* _The problem_
Wherever "pinky" appears in the records below, copy the line that holds it.

---------- Data section ----------

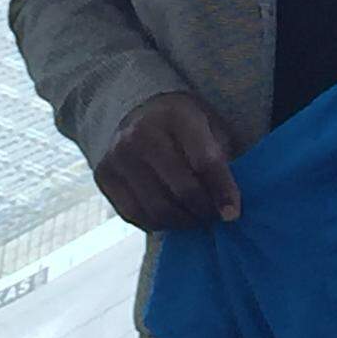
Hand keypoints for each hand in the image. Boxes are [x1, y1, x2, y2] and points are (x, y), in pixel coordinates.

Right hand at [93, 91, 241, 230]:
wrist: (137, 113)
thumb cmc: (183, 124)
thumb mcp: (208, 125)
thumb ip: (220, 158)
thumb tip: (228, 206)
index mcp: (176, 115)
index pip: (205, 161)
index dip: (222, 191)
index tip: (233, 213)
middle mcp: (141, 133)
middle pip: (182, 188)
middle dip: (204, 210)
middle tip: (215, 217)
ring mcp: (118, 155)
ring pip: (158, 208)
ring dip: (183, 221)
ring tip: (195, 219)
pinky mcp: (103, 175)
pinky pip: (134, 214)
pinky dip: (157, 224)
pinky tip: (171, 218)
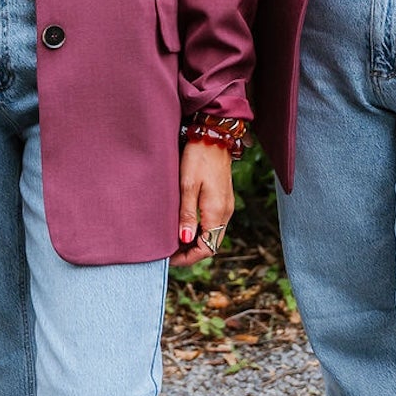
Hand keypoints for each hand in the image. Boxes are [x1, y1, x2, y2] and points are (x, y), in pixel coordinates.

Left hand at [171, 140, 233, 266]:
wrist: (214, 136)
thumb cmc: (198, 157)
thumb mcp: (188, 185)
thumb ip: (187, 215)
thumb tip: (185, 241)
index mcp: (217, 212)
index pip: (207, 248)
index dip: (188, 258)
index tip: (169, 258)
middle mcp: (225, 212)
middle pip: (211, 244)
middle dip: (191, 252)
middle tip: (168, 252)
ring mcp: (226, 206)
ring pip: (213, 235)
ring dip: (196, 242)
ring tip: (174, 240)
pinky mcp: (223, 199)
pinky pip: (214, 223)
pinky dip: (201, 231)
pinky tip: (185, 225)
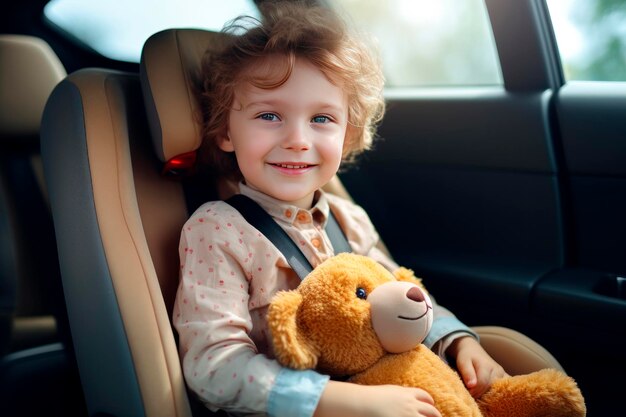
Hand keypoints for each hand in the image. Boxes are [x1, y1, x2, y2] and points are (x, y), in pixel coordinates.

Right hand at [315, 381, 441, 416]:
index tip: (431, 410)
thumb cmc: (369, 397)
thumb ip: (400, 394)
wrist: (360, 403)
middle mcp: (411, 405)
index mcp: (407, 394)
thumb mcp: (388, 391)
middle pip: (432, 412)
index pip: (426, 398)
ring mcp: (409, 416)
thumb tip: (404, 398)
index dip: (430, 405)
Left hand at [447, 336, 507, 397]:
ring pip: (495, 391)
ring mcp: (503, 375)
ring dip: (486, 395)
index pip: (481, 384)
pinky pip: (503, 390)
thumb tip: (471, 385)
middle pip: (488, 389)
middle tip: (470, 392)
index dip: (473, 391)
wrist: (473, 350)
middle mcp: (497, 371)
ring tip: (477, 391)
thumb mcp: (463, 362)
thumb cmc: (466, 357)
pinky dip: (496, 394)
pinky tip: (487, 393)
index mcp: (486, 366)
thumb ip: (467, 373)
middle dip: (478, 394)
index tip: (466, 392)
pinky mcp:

----------

* _Response for this exercise_
pinky mcp: (103, 175)
pinky pip: (134, 214)
pinky dip: (157, 224)
pinky tip: (171, 218)
pinky mcp: (223, 199)
pinky pip: (214, 223)
pinky dip: (201, 231)
pinky tip: (185, 225)
pinky pip: (503, 390)
pinky dip: (496, 394)
pinky tip: (487, 393)
pinky mcp:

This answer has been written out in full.